= Beginning of Section =

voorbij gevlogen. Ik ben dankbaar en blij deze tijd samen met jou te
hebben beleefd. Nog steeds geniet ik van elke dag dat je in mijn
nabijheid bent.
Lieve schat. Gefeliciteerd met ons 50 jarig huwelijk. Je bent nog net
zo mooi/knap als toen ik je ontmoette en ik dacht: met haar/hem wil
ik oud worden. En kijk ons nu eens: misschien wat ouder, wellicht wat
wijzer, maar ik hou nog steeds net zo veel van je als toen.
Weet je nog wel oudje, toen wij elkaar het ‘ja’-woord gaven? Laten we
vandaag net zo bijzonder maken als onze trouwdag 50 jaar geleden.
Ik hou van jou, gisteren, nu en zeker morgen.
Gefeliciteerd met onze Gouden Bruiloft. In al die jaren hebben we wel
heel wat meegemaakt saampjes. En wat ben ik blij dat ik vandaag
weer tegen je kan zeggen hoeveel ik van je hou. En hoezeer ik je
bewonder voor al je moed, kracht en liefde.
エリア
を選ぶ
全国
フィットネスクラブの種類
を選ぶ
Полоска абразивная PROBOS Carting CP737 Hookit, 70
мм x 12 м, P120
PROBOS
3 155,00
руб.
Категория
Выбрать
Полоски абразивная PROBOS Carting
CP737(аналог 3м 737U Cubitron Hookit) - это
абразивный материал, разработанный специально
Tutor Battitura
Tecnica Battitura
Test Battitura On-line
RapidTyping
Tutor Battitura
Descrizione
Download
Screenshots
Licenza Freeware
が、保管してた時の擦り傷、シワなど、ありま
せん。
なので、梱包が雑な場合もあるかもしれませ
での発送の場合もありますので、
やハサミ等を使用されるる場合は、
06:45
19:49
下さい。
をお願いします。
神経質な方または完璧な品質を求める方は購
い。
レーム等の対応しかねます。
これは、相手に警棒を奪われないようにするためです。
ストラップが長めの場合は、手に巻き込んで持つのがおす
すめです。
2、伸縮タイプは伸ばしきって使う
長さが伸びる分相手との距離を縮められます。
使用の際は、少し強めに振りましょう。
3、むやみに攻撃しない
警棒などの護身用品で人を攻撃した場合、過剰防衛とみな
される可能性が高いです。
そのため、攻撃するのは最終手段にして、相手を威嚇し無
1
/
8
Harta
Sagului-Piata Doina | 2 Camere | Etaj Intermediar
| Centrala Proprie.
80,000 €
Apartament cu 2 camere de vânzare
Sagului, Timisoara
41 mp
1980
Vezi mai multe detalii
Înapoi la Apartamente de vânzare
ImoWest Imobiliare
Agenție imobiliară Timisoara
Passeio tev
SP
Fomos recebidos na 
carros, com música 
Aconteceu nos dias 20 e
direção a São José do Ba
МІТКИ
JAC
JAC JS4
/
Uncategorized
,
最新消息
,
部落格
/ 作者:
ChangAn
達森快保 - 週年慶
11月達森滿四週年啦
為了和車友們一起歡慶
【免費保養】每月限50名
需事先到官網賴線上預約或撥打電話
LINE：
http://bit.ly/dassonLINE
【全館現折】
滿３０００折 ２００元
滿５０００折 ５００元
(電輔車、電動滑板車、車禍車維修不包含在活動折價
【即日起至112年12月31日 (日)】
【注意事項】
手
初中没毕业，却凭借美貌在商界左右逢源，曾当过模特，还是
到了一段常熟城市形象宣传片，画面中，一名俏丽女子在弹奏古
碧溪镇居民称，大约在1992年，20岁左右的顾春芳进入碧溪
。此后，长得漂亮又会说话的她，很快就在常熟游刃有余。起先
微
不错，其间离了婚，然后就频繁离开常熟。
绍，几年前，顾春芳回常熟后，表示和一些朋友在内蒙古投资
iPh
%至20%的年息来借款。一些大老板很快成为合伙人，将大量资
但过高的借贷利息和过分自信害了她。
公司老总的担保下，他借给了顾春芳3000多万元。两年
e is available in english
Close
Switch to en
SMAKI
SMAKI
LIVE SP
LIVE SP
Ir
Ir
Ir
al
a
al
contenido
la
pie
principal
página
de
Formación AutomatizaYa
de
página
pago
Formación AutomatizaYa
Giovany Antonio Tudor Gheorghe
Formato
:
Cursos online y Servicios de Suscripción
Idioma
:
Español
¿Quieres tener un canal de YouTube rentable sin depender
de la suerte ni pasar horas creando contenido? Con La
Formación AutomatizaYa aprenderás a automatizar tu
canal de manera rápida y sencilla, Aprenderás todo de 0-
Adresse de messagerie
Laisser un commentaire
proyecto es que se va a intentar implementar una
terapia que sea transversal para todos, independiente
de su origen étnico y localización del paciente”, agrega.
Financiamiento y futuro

= End of Section =

WHAT THE TASK REQUIRES: For the records given here, say how many lines hold the string "onze", with no further words.

YOUR SOLUTION: 2